With plenty of support from the ECAs there should be no lack of enthusiasm from lenders. As for the advisory community, it is in place and they are positioning themselves to advise on what looks to be a healthy pipeline.

Speaking this week to lenders, there is a lot of enthusiasm – tempered with caution – for the Turkish market. Given the accrued experience of having closed a good number of social infra / transport deals, they are already reasonably comfortable.

“The goal is to remove yourself from Turkish risk and this is a bit of a double-edged sword because on the one side you are happily supporting transactions, but on the other side you are aware of the political situation,” says one old chum.

As such, he says, continued ECA support is essential for future involvement.

Another points out: “The main misgivings we have are around currency and political risk. Without pegging to the US dollar, none of these projects would be viable for international banks.”

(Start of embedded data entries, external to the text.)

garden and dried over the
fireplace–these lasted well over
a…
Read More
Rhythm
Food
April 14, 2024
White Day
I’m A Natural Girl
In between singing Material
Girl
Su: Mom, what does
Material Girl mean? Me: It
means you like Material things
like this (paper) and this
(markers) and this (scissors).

He adds: “Pegging – and its continuation – is a concern for international lenders, especially given the tenors that sponsors are looking for in Turkey. On top of that, Turkish banks have been very aggressive in the market and we have heard of local lenders going longer than the 10-year tariff regime.”

Yet another chips in: “It’s a difficult market, but in general we’re keen on it and we have already been involved on the PPP side. We haven’t been able to make it work on the renewables side, but with ECA cover, this will be possible.”

So – a fantastic opportunity for renewable energy sponsors, a veritable bean feast for the advisers and a growing playing ground for international project finance lenders… if they can squeeze in next to the Turkish lenders.

I take it all back, it’s a fantastic place.